On 16-03-2011, in Satellite Navigation, by steve

Whenever a discussion is started about whether or not we should entrust aircraft navigation to GPS, there will be at least one person raising the issue of jamming. This is the specter of a single bad guy with a little black box purchased on eBay for a few bucks creating havoc in air navigation by jamming the signals of the GPS satellites. As you know, these signals coming from space are extremely weak and the system disengages and stops guidance the moment there is even the slightest doubt about their integrity. Hence the possibility of mischief with just the simplest means.

Losing GPS will not make any aircraft fall immediately from the sky but not having the precision guidance on which the new GNSS procedures rely is akin to having the ILS pulled from under you in Cat III conditions. It is survivable but traffic will be severely handicapped until the service is restored.

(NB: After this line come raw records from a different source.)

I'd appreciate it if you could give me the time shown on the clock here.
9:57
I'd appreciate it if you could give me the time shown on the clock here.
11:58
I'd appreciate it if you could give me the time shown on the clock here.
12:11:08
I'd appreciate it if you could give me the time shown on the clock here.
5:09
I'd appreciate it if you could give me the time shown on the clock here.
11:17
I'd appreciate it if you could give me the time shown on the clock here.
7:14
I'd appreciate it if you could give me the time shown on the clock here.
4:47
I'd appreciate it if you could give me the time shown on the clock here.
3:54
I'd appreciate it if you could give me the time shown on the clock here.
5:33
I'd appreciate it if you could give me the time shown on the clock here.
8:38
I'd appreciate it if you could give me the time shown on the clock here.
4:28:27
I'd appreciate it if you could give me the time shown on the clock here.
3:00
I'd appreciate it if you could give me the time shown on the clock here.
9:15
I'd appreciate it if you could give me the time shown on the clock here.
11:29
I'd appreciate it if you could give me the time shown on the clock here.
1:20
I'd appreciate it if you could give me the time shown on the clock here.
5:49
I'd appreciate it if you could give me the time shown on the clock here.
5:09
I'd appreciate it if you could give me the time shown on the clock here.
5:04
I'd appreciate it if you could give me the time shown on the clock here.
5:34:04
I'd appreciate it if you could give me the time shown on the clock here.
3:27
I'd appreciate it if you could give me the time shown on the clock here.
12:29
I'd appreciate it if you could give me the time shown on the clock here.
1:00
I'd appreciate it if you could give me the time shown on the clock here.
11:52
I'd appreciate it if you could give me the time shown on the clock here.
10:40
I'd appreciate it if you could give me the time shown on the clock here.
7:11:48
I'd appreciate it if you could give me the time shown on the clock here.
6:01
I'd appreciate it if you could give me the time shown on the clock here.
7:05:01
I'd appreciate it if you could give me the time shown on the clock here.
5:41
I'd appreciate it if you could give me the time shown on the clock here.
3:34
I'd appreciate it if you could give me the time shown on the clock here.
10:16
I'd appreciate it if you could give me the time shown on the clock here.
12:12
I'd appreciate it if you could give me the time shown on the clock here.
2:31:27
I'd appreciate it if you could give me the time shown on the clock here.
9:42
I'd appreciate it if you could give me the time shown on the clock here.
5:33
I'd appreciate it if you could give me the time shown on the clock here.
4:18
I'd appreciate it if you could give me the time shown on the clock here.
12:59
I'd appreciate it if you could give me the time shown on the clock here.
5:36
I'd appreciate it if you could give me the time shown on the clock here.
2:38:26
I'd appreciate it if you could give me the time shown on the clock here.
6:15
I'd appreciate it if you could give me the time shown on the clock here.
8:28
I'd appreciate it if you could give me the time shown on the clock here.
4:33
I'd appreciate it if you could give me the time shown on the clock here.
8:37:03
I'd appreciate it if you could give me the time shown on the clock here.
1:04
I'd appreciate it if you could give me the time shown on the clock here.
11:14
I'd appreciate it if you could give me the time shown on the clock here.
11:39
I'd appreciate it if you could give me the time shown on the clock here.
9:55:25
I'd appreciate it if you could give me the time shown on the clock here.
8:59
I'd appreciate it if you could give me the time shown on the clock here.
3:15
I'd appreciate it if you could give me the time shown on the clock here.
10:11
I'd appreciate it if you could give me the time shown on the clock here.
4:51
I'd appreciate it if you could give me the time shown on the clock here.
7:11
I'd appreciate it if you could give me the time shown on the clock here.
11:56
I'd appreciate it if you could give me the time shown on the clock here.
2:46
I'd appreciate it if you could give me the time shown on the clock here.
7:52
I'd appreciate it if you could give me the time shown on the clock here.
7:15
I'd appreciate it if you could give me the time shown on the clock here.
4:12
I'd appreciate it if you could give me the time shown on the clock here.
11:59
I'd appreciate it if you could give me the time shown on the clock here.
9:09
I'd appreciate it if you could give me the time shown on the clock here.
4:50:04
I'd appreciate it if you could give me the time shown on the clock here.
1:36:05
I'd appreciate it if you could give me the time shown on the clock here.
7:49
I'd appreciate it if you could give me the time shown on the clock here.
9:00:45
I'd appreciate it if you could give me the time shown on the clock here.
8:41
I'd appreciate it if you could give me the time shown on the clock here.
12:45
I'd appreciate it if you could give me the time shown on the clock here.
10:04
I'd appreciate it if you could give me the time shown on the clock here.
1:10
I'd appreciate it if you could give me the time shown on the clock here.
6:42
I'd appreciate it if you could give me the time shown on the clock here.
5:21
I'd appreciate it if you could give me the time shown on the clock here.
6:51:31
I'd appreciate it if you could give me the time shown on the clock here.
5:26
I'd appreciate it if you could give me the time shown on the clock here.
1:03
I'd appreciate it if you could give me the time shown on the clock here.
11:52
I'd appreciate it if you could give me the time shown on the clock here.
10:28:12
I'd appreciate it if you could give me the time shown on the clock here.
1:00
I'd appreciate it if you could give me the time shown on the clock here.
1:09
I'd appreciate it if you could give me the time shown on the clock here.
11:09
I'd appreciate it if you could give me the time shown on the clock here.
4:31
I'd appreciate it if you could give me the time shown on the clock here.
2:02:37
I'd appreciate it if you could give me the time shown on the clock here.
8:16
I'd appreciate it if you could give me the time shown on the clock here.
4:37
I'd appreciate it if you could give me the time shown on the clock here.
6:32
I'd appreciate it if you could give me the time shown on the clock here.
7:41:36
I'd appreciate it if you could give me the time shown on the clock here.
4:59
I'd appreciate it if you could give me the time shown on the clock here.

It looks now that we will not have to worry about the bad guys. A much bigger threat comes from the US Federal Communications Commission (FCC) and a company called LightSquared. Worse, if LightSquared has its way, scores of other companies rushing to satisfy mobile broadband services might all become potential threats to GPS. So what is the problem?

Companies like LightSquared provide mobile satellite services and there is of course big money in this. In order to increase the capacity of its service, LightSquared is planning to set up a huge number of terrestrial base stations that will operate in the part if the L-band just adjacent to the L1 frequency used by all GPS receivers. These ground stations (effectively a kind of cell-phone operation) transmit at powers that can effectively overload most GPS receivers.

How could something like this come to pass?

Originally the L-band frequencies concerned had been set aside for use by low-power space-to-Earth services and allowing high-power terrestrial signals to be transmitted on them is a completely new development. Apparently, the FCC thinks that giving LightSquared permission to use this spectrum on condition that they solve the GPS interference problem is enough to ensure safety and satisfy both sides of the user community. Apparently protests from the FAA, the Pentagon and the GPS users were not enough to make the FCC think before making its highly unusual ruling.

Of course there is an interesting kink to the story… and conspiration theorists will love this detail. When LightSquared came on the market with its wireless broadband offering, it got the nod after making a commitment to the FCC to provide the service to at least 260 million people by 2015… LightSquared now claims that it can only fulfill this commitment if it is allowed to use the spectrum adjacent to that used by GPS. LightSquared, heavily in debt to finance this project, is obviously also in a hurry, wanting to offer commercial service by the end of this year. Revenue must start rolling in as soon as possible, come hell or high water… or GPS jamming.

And it will come if tests done so far are anything to go by. Evidence indicates that in the wider vicinity of a LightSquared ground station that complies with all provisions regulating out-of-band emissions, even the best GPS receivers will lose their ability to provide a fix, being overwhelmed by the interference from the high power ground transmission.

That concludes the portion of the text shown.